+++ RECORDS PROVIDED +++
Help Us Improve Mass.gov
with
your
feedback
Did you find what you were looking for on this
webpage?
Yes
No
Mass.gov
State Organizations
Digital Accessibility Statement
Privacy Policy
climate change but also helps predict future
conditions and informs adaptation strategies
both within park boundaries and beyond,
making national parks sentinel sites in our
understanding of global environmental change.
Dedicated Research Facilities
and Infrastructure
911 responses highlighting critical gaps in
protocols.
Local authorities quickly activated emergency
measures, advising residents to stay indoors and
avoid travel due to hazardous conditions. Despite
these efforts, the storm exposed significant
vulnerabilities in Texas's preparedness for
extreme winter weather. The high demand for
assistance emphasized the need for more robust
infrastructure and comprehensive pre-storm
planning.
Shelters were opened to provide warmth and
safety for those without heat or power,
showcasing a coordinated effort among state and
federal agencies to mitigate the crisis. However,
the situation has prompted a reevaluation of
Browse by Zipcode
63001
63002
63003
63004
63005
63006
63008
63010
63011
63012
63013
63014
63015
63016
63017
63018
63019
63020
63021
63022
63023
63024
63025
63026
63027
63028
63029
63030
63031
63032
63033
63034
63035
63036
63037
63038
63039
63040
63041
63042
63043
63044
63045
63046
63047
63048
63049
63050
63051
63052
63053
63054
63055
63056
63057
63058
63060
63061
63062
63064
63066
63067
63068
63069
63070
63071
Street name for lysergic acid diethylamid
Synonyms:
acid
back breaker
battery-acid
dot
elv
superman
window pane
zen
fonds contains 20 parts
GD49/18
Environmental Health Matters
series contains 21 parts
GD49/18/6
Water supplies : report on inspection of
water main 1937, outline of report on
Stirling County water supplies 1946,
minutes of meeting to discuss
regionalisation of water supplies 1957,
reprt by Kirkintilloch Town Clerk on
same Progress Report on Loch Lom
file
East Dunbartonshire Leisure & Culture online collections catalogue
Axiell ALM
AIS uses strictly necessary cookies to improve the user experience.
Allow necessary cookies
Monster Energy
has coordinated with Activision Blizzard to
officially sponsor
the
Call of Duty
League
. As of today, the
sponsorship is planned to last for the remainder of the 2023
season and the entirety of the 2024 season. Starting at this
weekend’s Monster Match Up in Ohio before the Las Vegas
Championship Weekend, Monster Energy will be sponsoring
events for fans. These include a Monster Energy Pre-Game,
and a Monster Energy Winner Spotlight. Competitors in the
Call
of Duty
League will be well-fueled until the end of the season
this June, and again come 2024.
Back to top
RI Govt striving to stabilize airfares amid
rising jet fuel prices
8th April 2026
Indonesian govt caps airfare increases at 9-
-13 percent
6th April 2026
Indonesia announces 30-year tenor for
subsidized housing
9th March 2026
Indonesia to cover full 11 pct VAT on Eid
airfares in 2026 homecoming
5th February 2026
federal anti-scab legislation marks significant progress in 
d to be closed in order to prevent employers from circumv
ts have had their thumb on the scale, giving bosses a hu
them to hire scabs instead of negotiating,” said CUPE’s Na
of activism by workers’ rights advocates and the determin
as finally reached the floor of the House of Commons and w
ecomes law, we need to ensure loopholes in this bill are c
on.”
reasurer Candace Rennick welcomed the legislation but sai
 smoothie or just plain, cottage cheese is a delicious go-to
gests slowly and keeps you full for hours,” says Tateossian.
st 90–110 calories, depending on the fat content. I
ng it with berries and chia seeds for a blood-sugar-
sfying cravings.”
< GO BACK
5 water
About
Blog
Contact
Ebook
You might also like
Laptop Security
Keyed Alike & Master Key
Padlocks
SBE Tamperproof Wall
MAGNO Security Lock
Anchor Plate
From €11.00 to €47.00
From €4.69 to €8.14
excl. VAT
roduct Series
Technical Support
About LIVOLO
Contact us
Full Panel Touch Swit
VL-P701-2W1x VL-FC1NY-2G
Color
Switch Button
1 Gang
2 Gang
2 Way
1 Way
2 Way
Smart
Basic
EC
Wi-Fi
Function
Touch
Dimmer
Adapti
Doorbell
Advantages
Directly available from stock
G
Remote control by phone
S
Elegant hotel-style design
+++
YOUR OBJECTIVE >> Only the lines from the beginning of the material above through the line with "safety for those" are wanted; extract them exactly.

RESULT OF THE EXERCISE >>
Help Us Improve Mass.gov
with
your
feedback
Did you find what you were looking for on this
webpage?
Yes
No
Mass.gov
State Organizations
Digital Accessibility Statement
Privacy Policy
climate change but also helps predict future
conditions and informs adaptation strategies
both within park boundaries and beyond,
making national parks sentinel sites in our
understanding of global environmental change.
Dedicated Research Facilities
and Infrastructure
911 responses highlighting critical gaps in
protocols.
Local authorities quickly activated emergency
measures, advising residents to stay indoors and
avoid travel due to hazardous conditions. Despite
these efforts, the storm exposed significant
vulnerabilities in Texas's preparedness for
extreme winter weather. The high demand for
assistance emphasized the need for more robust
infrastructure and comprehensive pre-storm
planning.
Shelters were opened to provide warmth and
safety for those without heat or power,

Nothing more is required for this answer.